**Brief:** Pull out every line of the records below that contains the string "solid", and copy each such line in full.

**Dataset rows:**
★ ★ ★

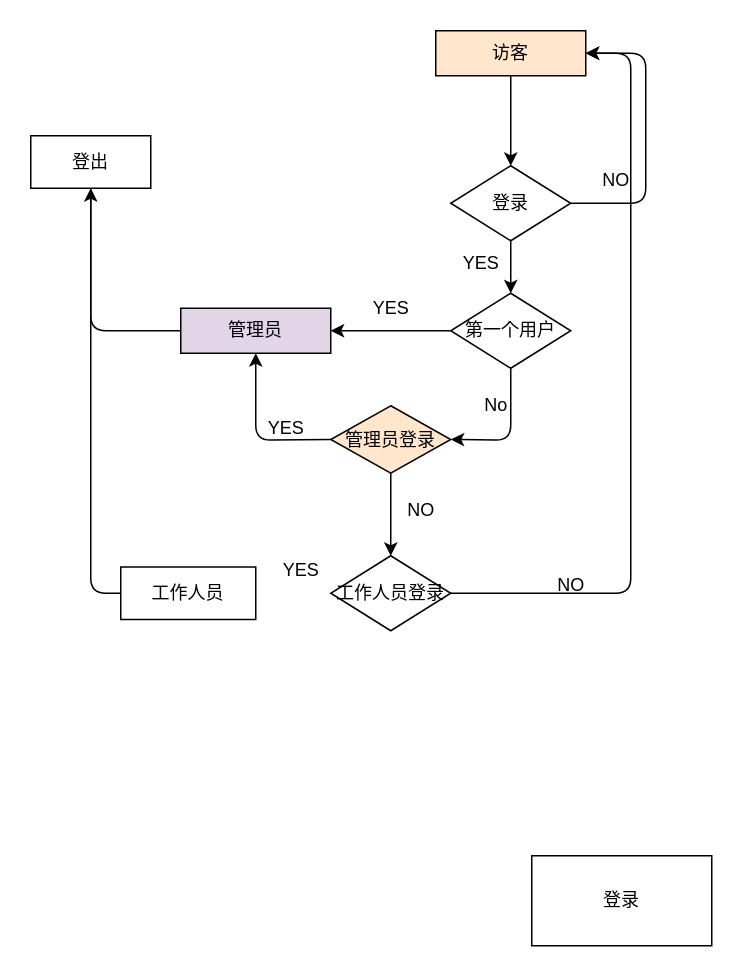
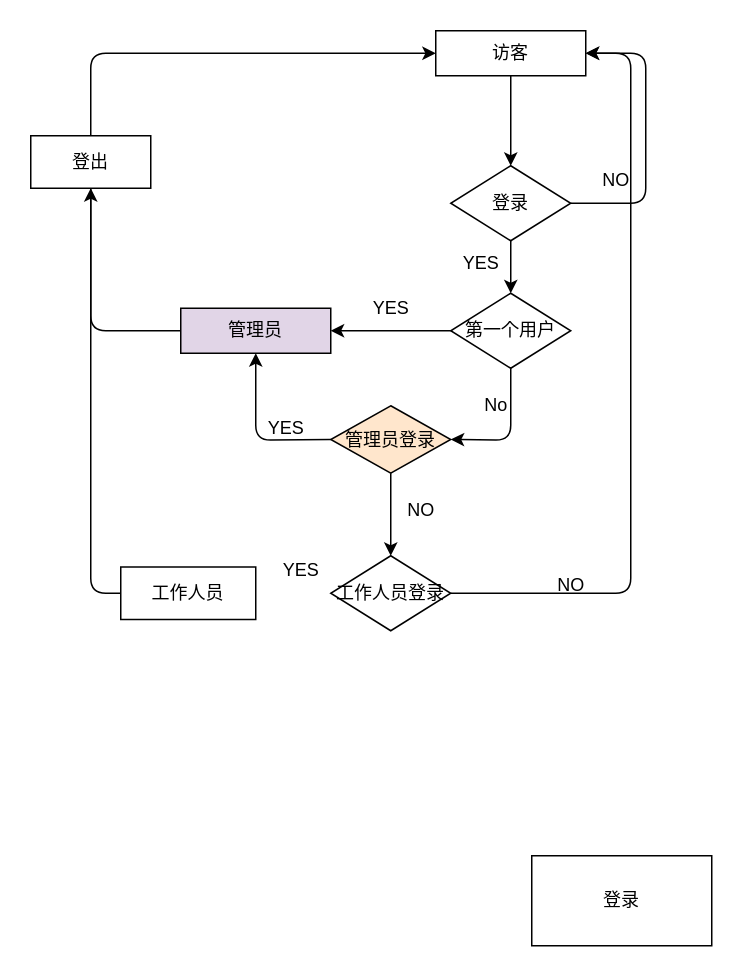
  <mxCell id="0" />
  <mxCell id="1" parent="0" />
  <mxCell id="2" value="" style="edgeStyle=none;html=1;" edge="1" parent="1" source="3" target="6"><mxGeometry relative="1" as="geometry" /></mxCell>
- <mxCell id="3" value="访客" style="rounded=0;whiteSpace=wrap;html=1;fillColor=#ffe6cc;" parent="1" vertex="1"><mxGeometry x="290" y="20" width="100" height="30" as="geometry" /></mxCell>
+ <mxCell id="3" value="访客" style="rounded=0;whiteSpace=wrap;html=1;" parent="1" vertex="1"><mxGeometry x="290" y="20" width="100" height="30" as="geometry" /></mxCell>
  <mxCell id="4" value="" style="edgeStyle=none;html=1;" edge="1" parent="1" source="6" target="12"><mxGeometry relative="1" as="geometry" /></mxCell>
  <mxCell id="5" style="edgeStyle=none;html=1;exitX=1;exitY=0.5;exitDx=0;exitDy=0;entryX=1;entryY=0.5;entryDx=0;entryDy=0;" edge="1" parent="1" source="6" target="3"><mxGeometry relative="1" as="geometry"><Array as="points"><mxPoint x="430" y="135" /><mxPoint x="430" y="35" /></Array></mxGeometry></mxCell>
  <mxCell id="6" value="登录" style="rhombus;whiteSpace=wrap;html=1;" parent="1" vertex="1"><mxGeometry x="300" y="110" width="80" height="50" as="geometry" /></mxCell>
  <mxCell id="7" style="edgeStyle=none;html=1;exitX=0;exitY=0.5;exitDx=0;exitDy=0;entryX=0.5;entryY=1;entryDx=0;entryDy=0;endArrow=none;" edge="1" parent="1" source="8" target="29"><mxGeometry relative="1" as="geometry"><Array as="points"><mxPoint x="60" y="220" /></Array></mxGeometry></mxCell>
  <mxCell id="8" value="管理员" style="rounded=0;whiteSpace=wrap;html=1;fillColor=#e1d5e7;" parent="1" vertex="1"><mxGeometry x="120" y="205" width="100" height="30" as="geometry" /></mxCell>
  <mxCell id="9" value="登录" style="rounded=0;whiteSpace=wrap;html=1;" parent="1" vertex="1"><mxGeometry x="354" y="570" width="120" height="60" as="geometry" /></mxCell>
  <mxCell id="10" style="edgeStyle=none;html=1;exitX=0;exitY=0.5;exitDx=0;exitDy=0;entryX=1;entryY=0.5;entryDx=0;entryDy=0;" edge="1" parent="1" source="12" target="8"><mxGeometry relative="1" as="geometry" /></mxCell>
  <mxCell id="11" style="edgeStyle=none;html=1;exitX=0.5;exitY=1;exitDx=0;exitDy=0;entryX=1;entryY=0.5;entryDx=0;entryDy=0;" edge="1" parent="1" source="12" target="19"><mxGeometry relative="1" as="geometry"><Array as="points"><mxPoint x="340" y="293" /></Array></mxGeometry></mxCell>
  <mxCell id="12" value="第一个用户" style="rhombus;whiteSpace=wrap;html=1;" vertex="1" parent="1"><mxGeometry x="300" y="195" width="80" height="50" as="geometry" /></mxCell>
  <mxCell id="13" value="YES" style="text;html=1;align=center;verticalAlign=middle;resizable=0;points=[];autosize=1;strokeColor=none;fillColor=none;" vertex="1" parent="1"><mxGeometry x="300" y="160" width="40" height="30" as="geometry" /></mxCell>
  <mxCell id="14" value="YES" style="text;html=1;align=center;verticalAlign=middle;resizable=0;points=[];autosize=1;strokeColor=none;fillColor=none;" vertex="1" parent="1"><mxGeometry x="240" y="190" width="40" height="30" as="geometry" /></mxCell>
  <mxCell id="15" style="edgeStyle=none;html=1;exitX=1;exitY=0.5;exitDx=0;exitDy=0;entryX=1;entryY=0.5;entryDx=0;entryDy=0;" edge="1" parent="1" source="16" target="3"><mxGeometry relative="1" as="geometry"><Array as="points"><mxPoint x="420" y="395" /><mxPoint x="420" y="35" /></Array></mxGeometry></mxCell>
  <mxCell id="16" value="工作人员登录" style="rhombus;whiteSpace=wrap;html=1;" vertex="1" parent="1"><mxGeometry x="220" y="370" width="80" height="50" as="geometry" /></mxCell>
  <mxCell id="17" value="" style="edgeStyle=none;html=1;" edge="1" parent="1" source="19" target="16"><mxGeometry relative="1" as="geometry" /></mxCell>
  <mxCell id="18" style="edgeStyle=none;html=1;exitX=0;exitY=0.5;exitDx=0;exitDy=0;entryX=0.5;entryY=1;entryDx=0;entryDy=0;" edge="1" parent="1" source="19" target="8"><mxGeometry relative="1" as="geometry"><Array as="points"><mxPoint x="170" y="293" /></Array></mxGeometry></mxCell>
  <mxCell id="19" value="管理员登录" style="rhombus;whiteSpace=wrap;html=1;fillColor=#ffe6cc;" vertex="1" parent="1"><mxGeometry x="220" y="270" width="80" height="45" as="geometry" /></mxCell>
  <mxCell id="20" value="No" style="text;html=1;align=center;verticalAlign=middle;resizable=0;points=[];autosize=1;strokeColor=none;fillColor=none;" vertex="1" parent="1"><mxGeometry x="310" y="255" width="40" height="30" as="geometry" /></mxCell>
  <mxCell id="21" value="NO" style="text;html=1;align=center;verticalAlign=middle;resizable=0;points=[];autosize=1;strokeColor=none;fillColor=none;" vertex="1" parent="1"><mxGeometry x="260" y="325" width="40" height="30" as="geometry" /></mxCell>
  <mxCell id="22" value="YES" style="text;html=1;align=center;verticalAlign=middle;resizable=0;points=[];autosize=1;strokeColor=none;fillColor=none;" vertex="1" parent="1"><mxGeometry x="170" y="270" width="40" height="30" as="geometry" /></mxCell>
  <mxCell id="23" value="NO" style="text;html=1;align=center;verticalAlign=middle;resizable=0;points=[];autosize=1;strokeColor=none;fillColor=none;" vertex="1" parent="1"><mxGeometry x="390" y="105" width="40" height="30" as="geometry" /></mxCell>
  <mxCell id="24" value="NO" style="text;html=1;align=center;verticalAlign=middle;resizable=0;points=[];autosize=1;strokeColor=none;fillColor=none;" vertex="1" parent="1"><mxGeometry x="360" y="375" width="40" height="30" as="geometry" /></mxCell>
  <mxCell id="25" style="edgeStyle=none;html=1;exitX=0;exitY=0.5;exitDx=0;exitDy=0;entryX=0.5;entryY=1;entryDx=0;entryDy=0;" edge="1" parent="1" source="26" target="29"><mxGeometry relative="1" as="geometry"><Array as="points"><mxPoint x="60" y="395" /></Array></mxGeometry></mxCell>
  <mxCell id="26" value="工作人员" style="rounded=0;whiteSpace=wrap;html=1;" vertex="1" parent="1"><mxGeometry x="80" y="377.5" width="90" height="35" as="geometry" /></mxCell>
  <mxCell id="27" value="YES" style="text;html=1;align=center;verticalAlign=middle;resizable=0;points=[];autosize=1;strokeColor=none;fillColor=none;" vertex="1" parent="1"><mxGeometry x="180" y="365" width="40" height="30" as="geometry" /></mxCell>
+ <mxCell id="28" style="edgeStyle=none;html=1;exitX=0.5;exitY=0;exitDx=0;exitDy=0;entryX=0;entryY=0.5;entryDx=0;entryDy=0;" edge="1" parent="1" source="29" target="3"><mxGeometry relative="1" as="geometry"><Array as="points"><mxPoint x="60" y="35" /></Array></mxGeometry></mxCell>
  <mxCell id="29" value="登出" style="rounded=0;whiteSpace=wrap;html=1;" vertex="1" parent="1"><mxGeometry x="20" y="90" width="80" height="35" as="geometry" /></mxCell>
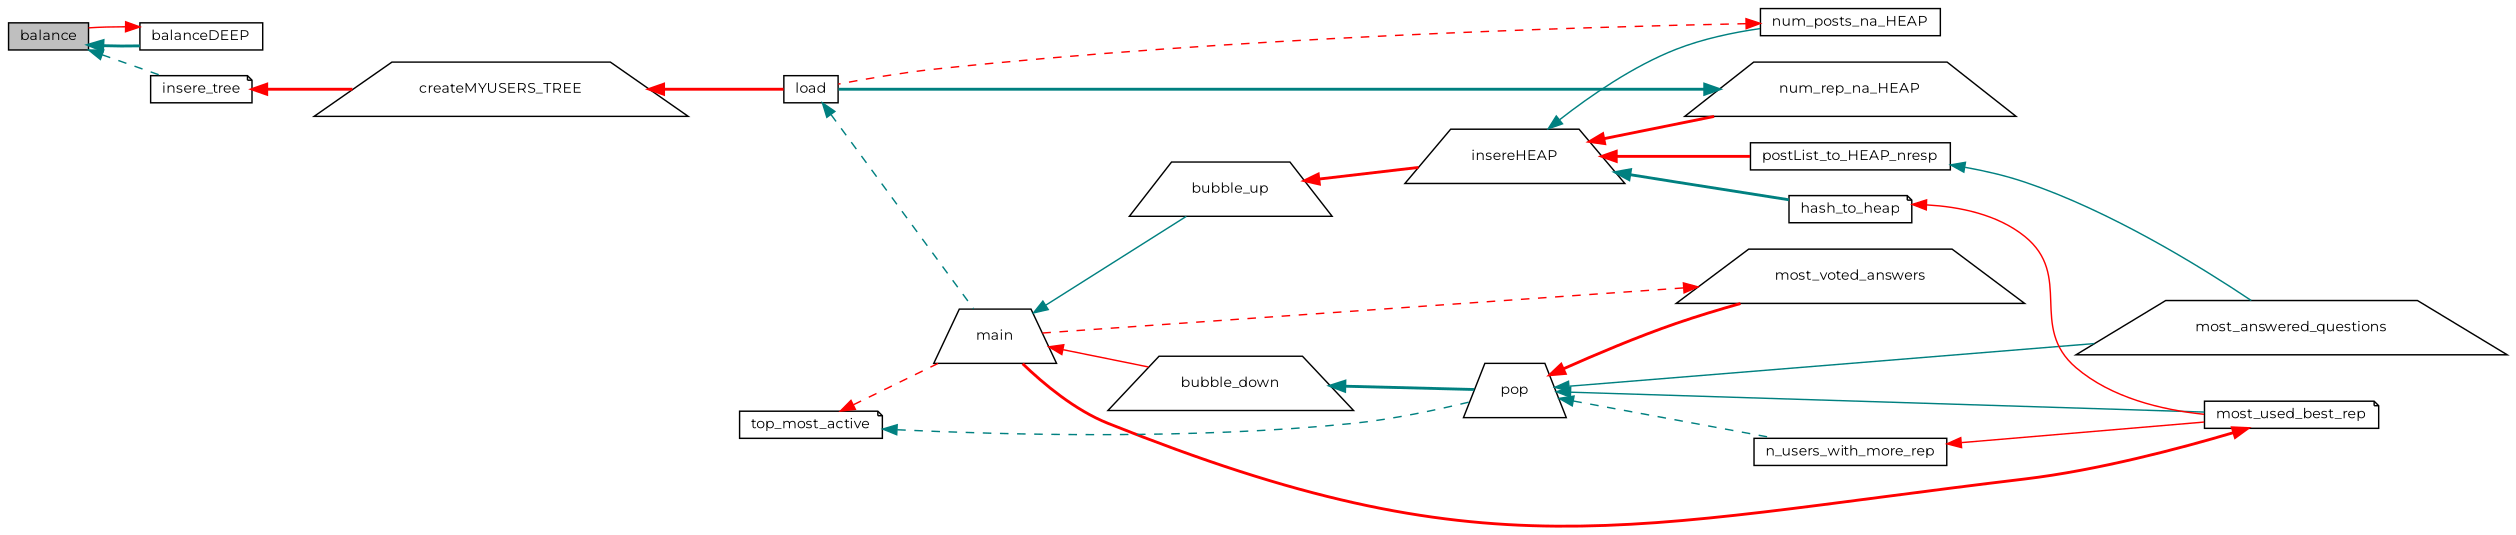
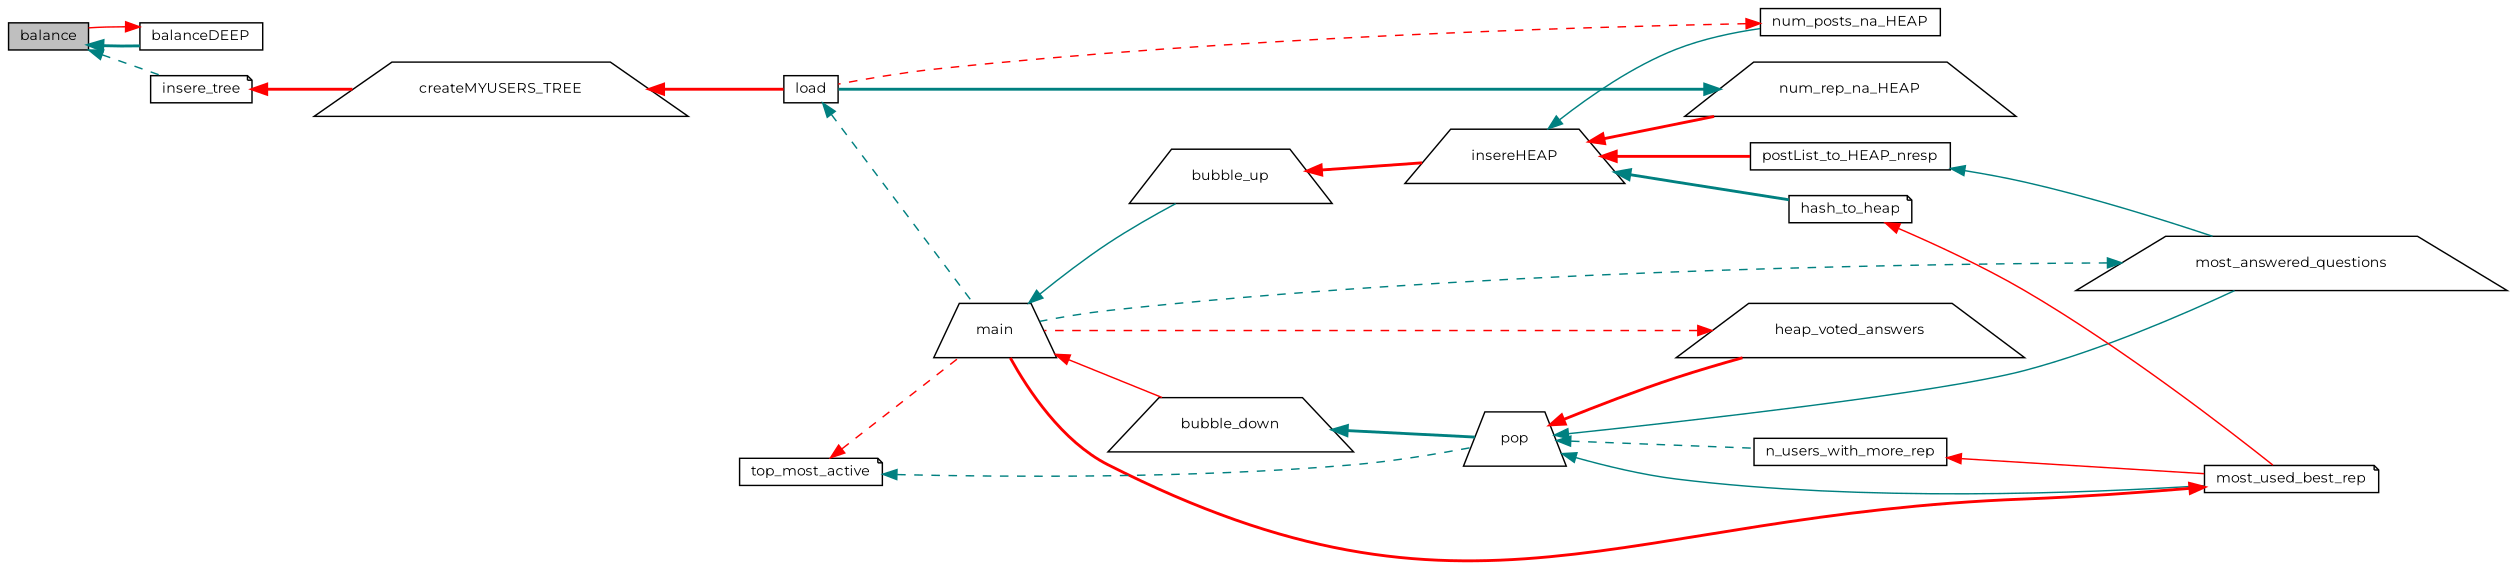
  digraph {
    fontname=Montserrat
    rankdir=LR
    node [color=black fillcolor=white fontname=Montserrat fontsize=10 shape=trapezium style=filled]
    edge [color=teal dir=back fontname=Montserrat fontsize=10 labelfontname=FreeSans labelfontsize=10 style=bold]
    n1 [fillcolor=grey75 fontcolor=black height=0.2 label=balance shape=box width=0.4]
    n2 [height=0.2 label=balanceDEEP shape=box width=0.4]
    n3 [height=0.2 label=insere_tree shape=note width=0.4]
    n4 [height=0.2 label=createMYUSERS_TREE width=0.4]
    n5 [height=0.2 label=load shape=box width=0.4]
    n6 [height=0.2 label=main width=0.4]
    n7 [height=0.2 label=bubble_up width=0.4]
    n8 [height=0.2 label=bubble_down width=0.4]
    n9 [height=0.2 label=insereHEAP width=0.4]
    n10 [height=0.2 label=pop width=0.4]
    n11 [height=0.2 label=num_posts_na_HEAP shape=box width=0.4]
    n12 [height=0.2 label=num_rep_na_HEAP width=0.4]
    n13 [height=0.2 label=postList_to_HEAP_nresp shape=box width=0.4]
    n14 [height=0.2 label=hash_to_heap shape=note width=0.4]
    n15 [height=0.2 label=most_answered_questions width=0.4]
    n16 [height=0.2 label=most_used_best_rep shape=note width=0.4]
-   n17 [height=0.2 label=most_voted_answers width=0.4]
+   n17 [height=0.2 label=heap_voted_answers width=0.4]
    n18 [height=0.2 label=n_users_with_more_rep shape=box width=0.4]
    n19 [height=0.2 label=top_most_active shape=note width=0.4]
    n1 -> n2
    n1 -> n3 [style=dashed]
    n2 -> n1 [color=red style=solid]
    n3 -> n4 [color=red]
    n4 -> n5 [color=red]
    n5 -> n6 [style=dashed]
    n6 -> n7 [style=solid]
    n6 -> n8 [color=red style=solid]
    n7 -> n9 [color=red]
    n8 -> n10
    n9 -> n11 [style=solid]
    n9 -> n12 [color=red]
    n9 -> n13 [color=red]
    n9 -> n14
    n10 -> n15 [style=solid]
    n10 -> n16 [style=solid]
    n10 -> n17 [color=red]
    n10 -> n18 [style=dashed]
    n11 -> n5 [color=red style=dashed]
    n12 -> n5
    n13 -> n15 [style=solid]
    n14 -> n16 [color=red style=solid]
+   n15 -> n6 [style=dashed]
    n16 -> n6 [color=red]
    n17 -> n6 [color=red style=dashed]
    n18 -> n16 [color=red style=solid]
    n19 -> n6 [color=red style=dashed]
    n19 -> n10 [style=dashed]
  }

★ ★ ★

**Task response:**
    n2 -> n1 [color=red style=solid]
    n6 -> n7 [style=solid]
    n6 -> n8 [color=red style=solid]
    n9 -> n11 [style=solid]
    n10 -> n15 [style=solid]
    n10 -> n16 [style=solid]
    n13 -> n15 [style=solid]
    n14 -> n16 [color=red style=solid]
    n18 -> n16 [color=red style=solid]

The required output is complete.